= AIM =
Repeat the lines below word for word, leaving out the pictures.

START MATERIALS PROVIDED

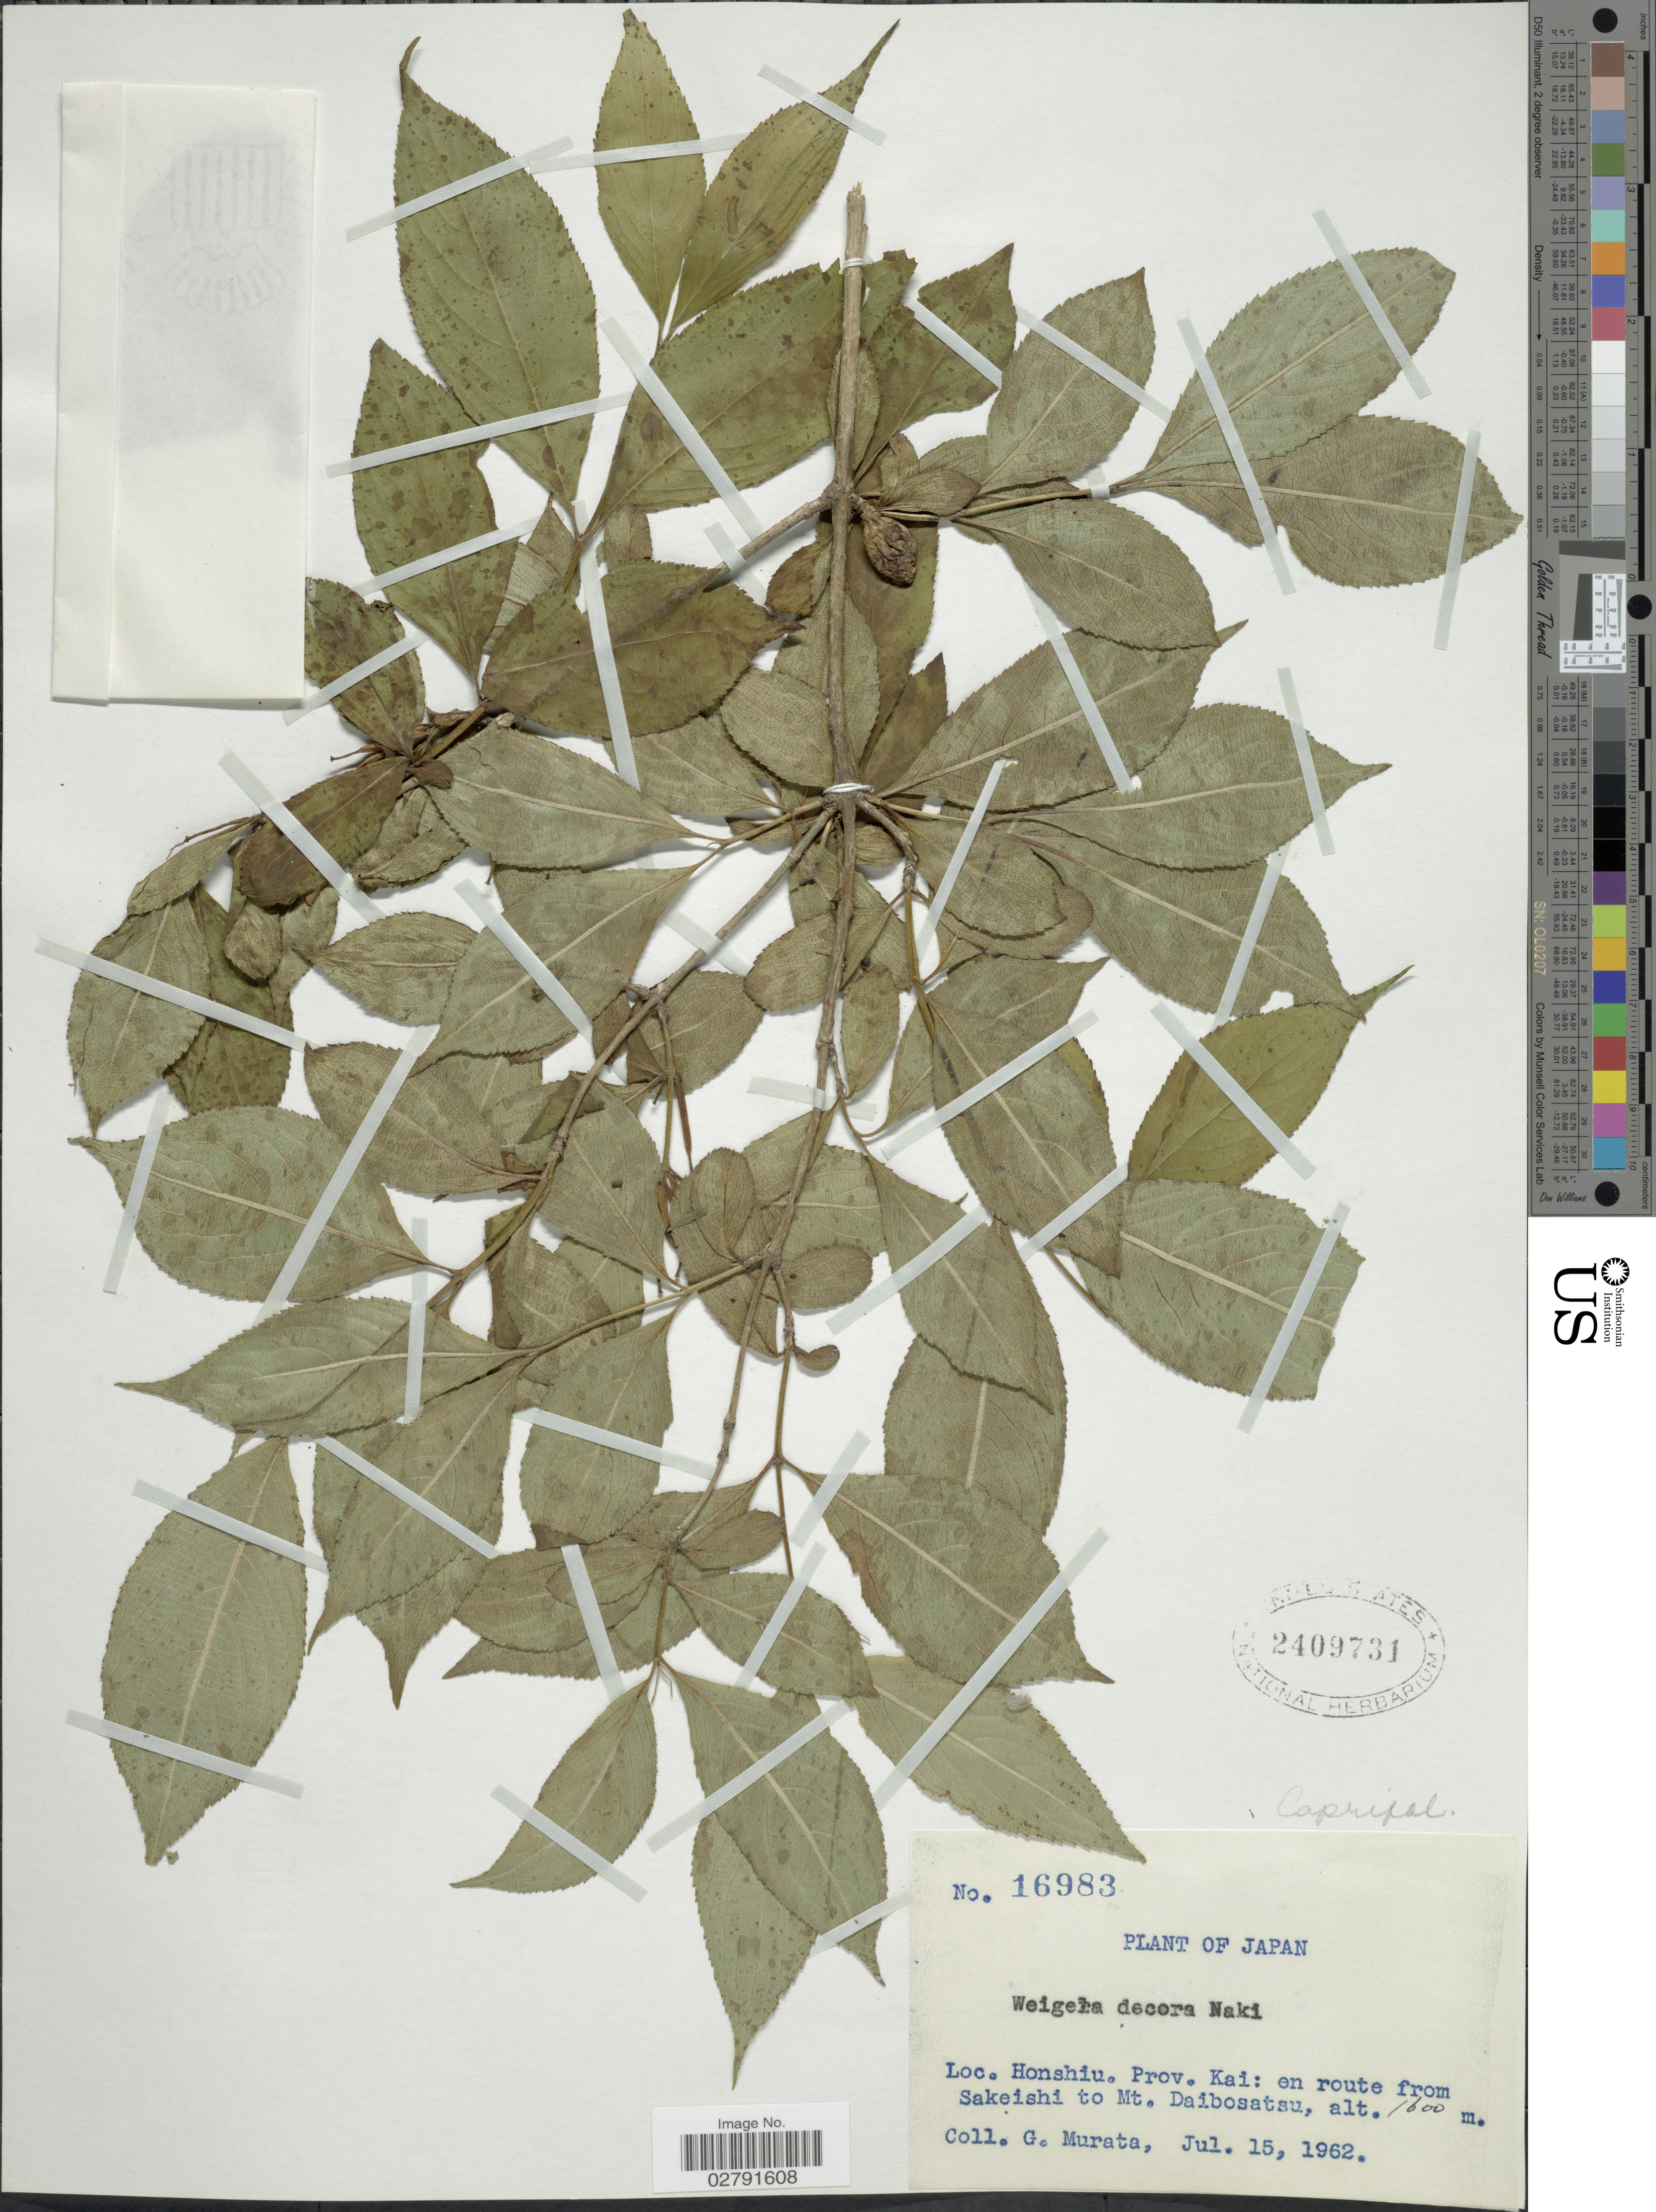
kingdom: Plantae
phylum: Tracheophyta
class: Magnoliopsida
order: Dipsacales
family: Caprifoliaceae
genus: Diervilla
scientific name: Diervilla decora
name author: Nakai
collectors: G. Murata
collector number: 16983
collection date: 1962-07-15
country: Japan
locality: Honshiu. Prov. Kai: en route from Sakeishi to Mt. Daibosatsu.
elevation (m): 1600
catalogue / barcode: US 2409731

END MATERIALS PROVIDED

= PROBLEM SOLUTION =
kingdom: Plantae
phylum: Tracheophyta
class: Magnoliopsida
order: Dipsacales
family: Caprifoliaceae
genus: Diervilla
scientific name: Diervilla decora
name author: Nakai
collectors: G. Murata
collector number: 16983
collection date: 1962-07-15
country: Japan
locality: Honshiu. Prov. Kai: en route from Sakeishi to Mt. Daibosatsu.
elevation (m): 1600
catalogue / barcode: US 2409731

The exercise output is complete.